Here’s the second page. (As an aside: thinking about it now, Gao hasn’t ever really finished a story completely, and it’s possible that the philosophical quips are embedded largely in his introductions, where he doesn’t have to worry so much about the action. We may never know, since we don’t have a serious conclusion to compare against.) Gao spends the majority of this page writing (bad) action, drawing heavily on regurgitated Matrix-style imagery. This truly is the western mind laid bare. The only confusing point is the ending, where it is not clear if Gao fired the shots and his hands are messed up (could easily be heading for Gheritt White) or if Gao only noticed some time later that he didn’t actually fire the shock bolts. My bet is on the latter; it seems more his style based on — well, let’s revisit this point when we’re through with -Untitled-.
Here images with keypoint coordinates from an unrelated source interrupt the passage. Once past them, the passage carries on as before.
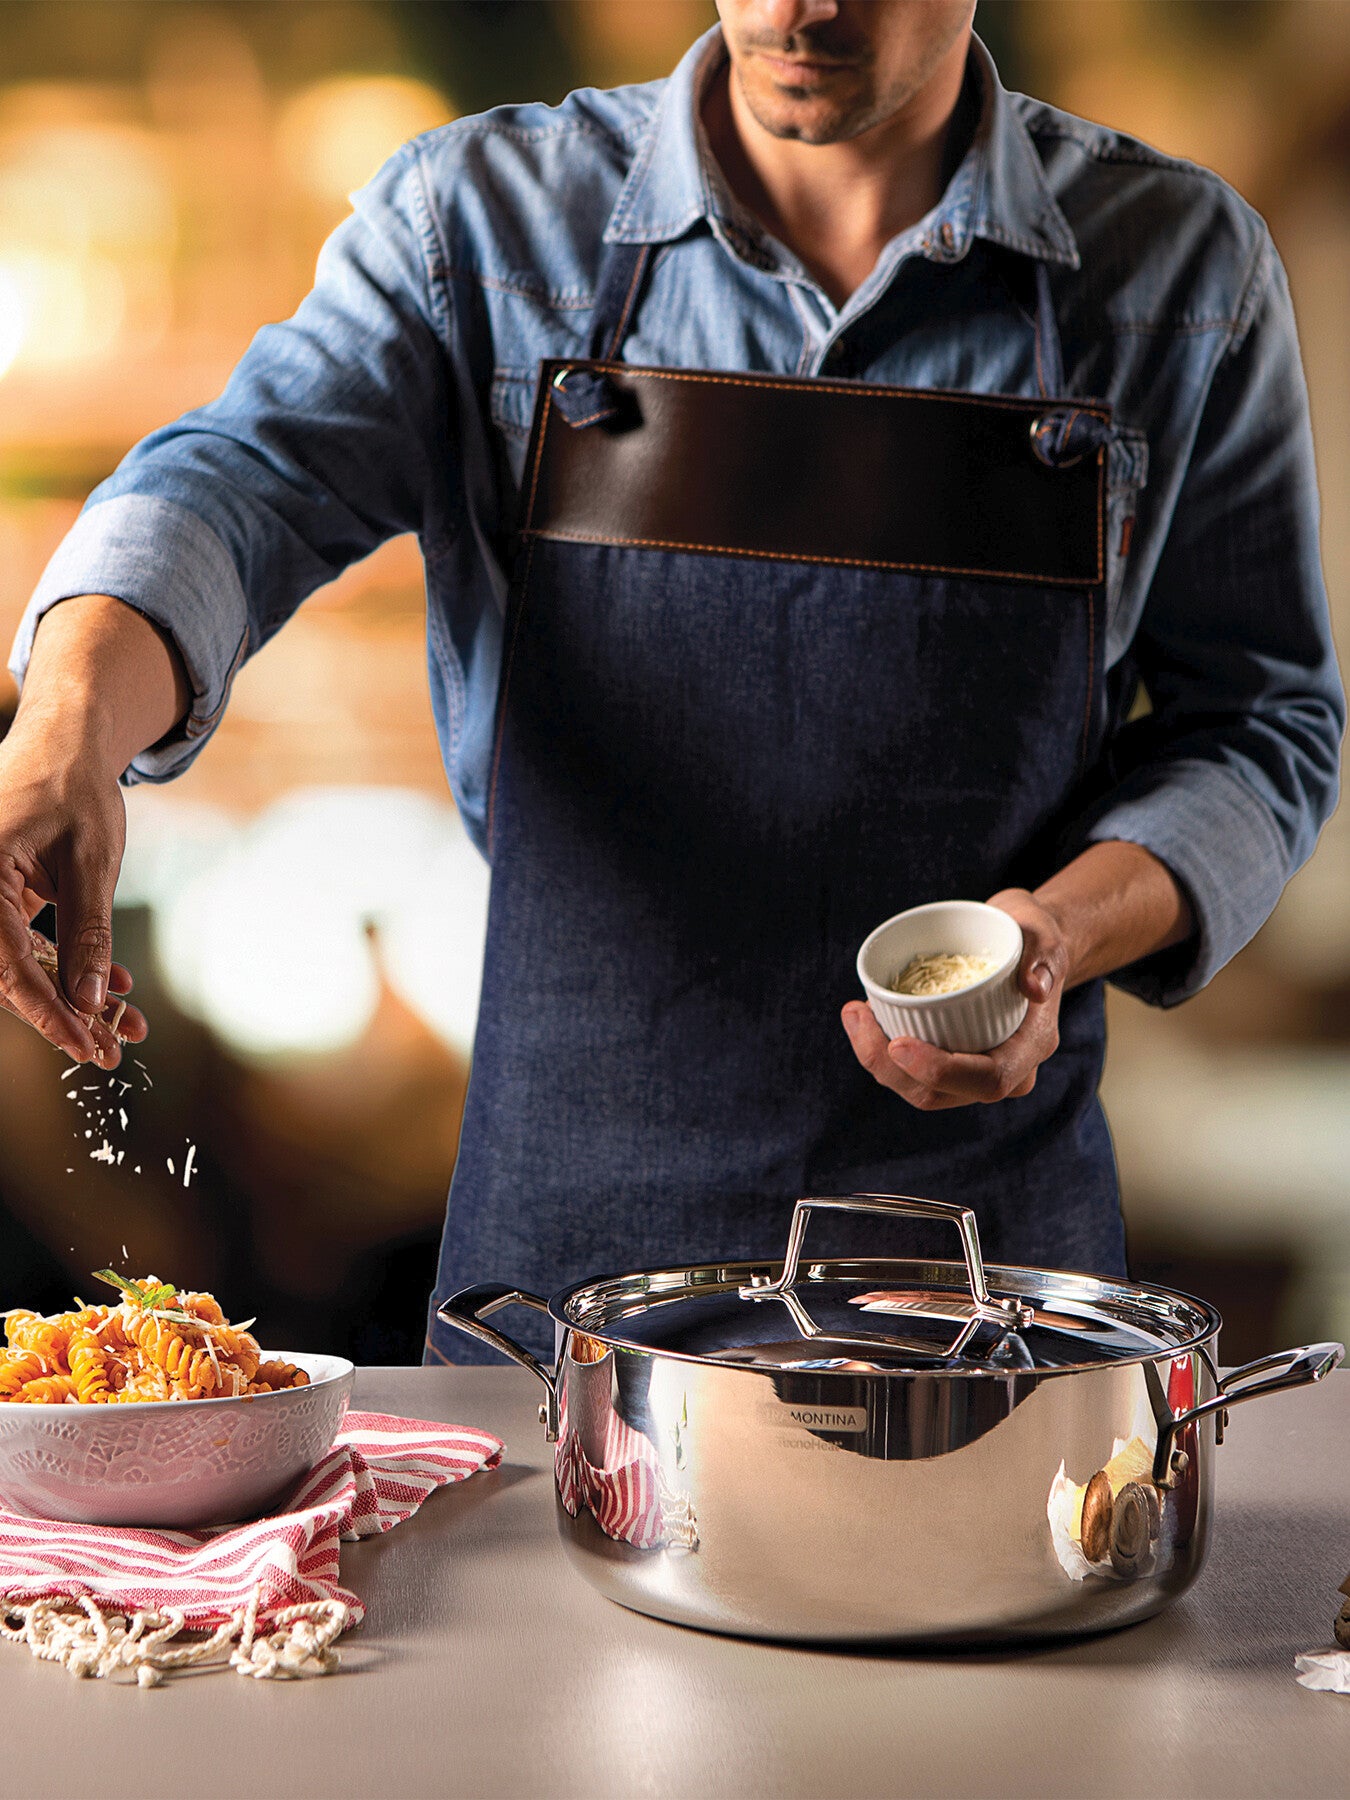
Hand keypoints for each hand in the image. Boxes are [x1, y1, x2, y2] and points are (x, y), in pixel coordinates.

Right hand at [0, 728, 145, 1067]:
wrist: (64, 740)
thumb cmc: (75, 787)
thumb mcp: (93, 861)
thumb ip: (89, 932)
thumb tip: (92, 999)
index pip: (5, 962)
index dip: (46, 1010)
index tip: (83, 1045)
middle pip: (6, 972)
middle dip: (61, 1014)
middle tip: (109, 1049)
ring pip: (17, 963)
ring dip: (68, 997)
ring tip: (122, 1028)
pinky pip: (24, 943)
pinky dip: (66, 967)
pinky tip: (114, 989)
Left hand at [840, 888, 1067, 1110]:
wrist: (1025, 945)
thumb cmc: (1033, 935)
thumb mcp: (1041, 931)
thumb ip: (1041, 954)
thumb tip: (1033, 987)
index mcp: (1031, 1047)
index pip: (989, 1078)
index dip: (941, 1070)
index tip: (898, 1043)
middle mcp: (1005, 1071)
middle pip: (940, 1094)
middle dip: (889, 1067)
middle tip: (857, 1015)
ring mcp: (974, 1072)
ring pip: (918, 1090)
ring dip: (877, 1060)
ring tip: (855, 1012)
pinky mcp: (950, 1062)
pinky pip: (911, 1073)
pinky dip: (881, 1051)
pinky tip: (862, 1015)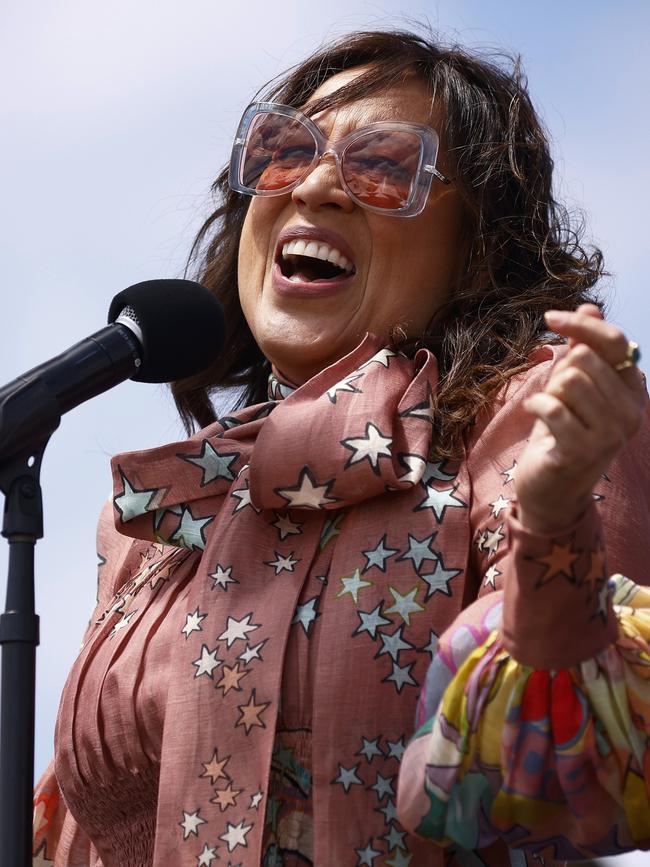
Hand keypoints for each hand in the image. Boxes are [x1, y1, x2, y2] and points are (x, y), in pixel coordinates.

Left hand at [516, 304, 645, 534]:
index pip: (614, 341)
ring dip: (549, 391)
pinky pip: (552, 406)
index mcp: (634, 390)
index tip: (550, 317)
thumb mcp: (572, 384)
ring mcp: (611, 433)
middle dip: (560, 372)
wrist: (551, 487)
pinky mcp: (583, 450)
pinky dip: (535, 407)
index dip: (581, 324)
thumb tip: (589, 306)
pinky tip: (536, 419)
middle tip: (557, 398)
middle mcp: (631, 411)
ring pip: (569, 380)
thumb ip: (582, 347)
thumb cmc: (562, 431)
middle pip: (585, 359)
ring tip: (551, 411)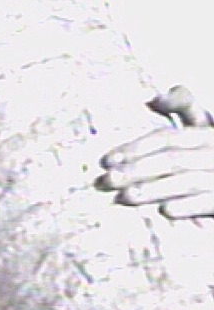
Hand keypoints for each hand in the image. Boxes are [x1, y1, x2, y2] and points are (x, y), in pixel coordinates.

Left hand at [97, 85, 213, 219]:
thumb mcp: (205, 126)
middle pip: (172, 159)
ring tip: (126, 197)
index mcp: (209, 132)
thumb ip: (185, 108)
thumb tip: (153, 98)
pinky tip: (166, 211)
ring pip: (187, 180)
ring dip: (154, 189)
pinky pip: (210, 201)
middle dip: (137, 170)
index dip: (136, 148)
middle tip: (107, 181)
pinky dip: (188, 206)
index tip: (107, 161)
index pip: (167, 138)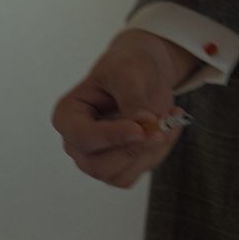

For you sorry saps who haven’t read -Untitled-, here’s a link to the relevant Pfhorums thread. Gao leads off by demonstrating utter mastery of the English language:
“Graaawl!” Laid there was the flick’ta, it was alive before it was killed by the marine just a second ago with his fists.
The amount of effort needed to decompose this impressively crafted sentence nearly registers on the Richter scale. Continuing on, we begin to get a feel for the story’s raison d’être; Gao is not interested in the portrayal of the Marine as a God-like figure and has instead put himself in the Marine’s shoes, transforming him into an idiot with a pistol. “Hello!” he shouts at the lifeless computer screen, and we can almost feel the spray of spittle and see the lazy eye. This is a man working with what he has. This is a common man.
Gao is also unafraid of bringing out tough topical items like homoeroticism:
he had sweat all over his body. He can take a lot of heat away from his hardware by just sweating.
The Pfhor are already an established vehicle for human oppression, and here he simply takes that one step farther. That it’s so subtle suggests that Gao himself may not even fully comprehend what he’s written. Here we see the mind of a 16-year-old male coming to grips with a — well, perhaps not a slippery sexuality, but at least one that’s at least a little greasy. Gao in addition makes a play at discussing the moral questions of the classic Man vs. Society struggle with the doppelgänger Marine, a manifestation of the Marine’s rage against his resurrection (since Blake is directly responsible for the creation of the S’acv) and his plans to help the secondary forces intertwined throughout the story. He fights, however, only with Blake, and he is handed his defeat because of it. The message Gao wishes to convey is that no one man is responsible for society’s actions or prahblums, that it is wrong to single someone out as a root cause.
I know that this isn’t really the post you guys wanted; when I speak of Gao it typically goes more along the lines of
thermoplyae: “‘Wake up’ Blake said while punching the marine’s head.”
thermoplyae: gao has clearly had a roommate before
jon_irons: a room mate named genius
thermoplyae: and one morning genius yelled “Wake up!” while it punched him in the head
jon_irons: let’s write a biography
but this is the post you’re getting. Gao deserves to be appreciated for what he’s brought into this world; you hardly need me to point out the funny parts. They are self-identifying. Again, the important point (and this is the point that ties it loosely to loch) is that Gao doesn’t know any better to cloak his thoughts in what he thinks society wants to hear, nor does he know any better to be something other than average. Sure, his work is meant to be enjoyed as it’s written, but it’s important to realize what it is that you’re reading to appreciate it fully. This is more than Gao; it is you and me, and Gao tells us without hesitation or remorse that we are the spittle on the screen.
As a parting gift, here’s an actual, honest-to-God conversation with Gao:
gao: I felt like a brain-dead zombie now
gao: When did it was?
gao: At least, here’s a fact: I never spam with less than one alphabet.
gao: I’m gonna play for a sex
Maybe that connection with loch isn’t so tenuous after all.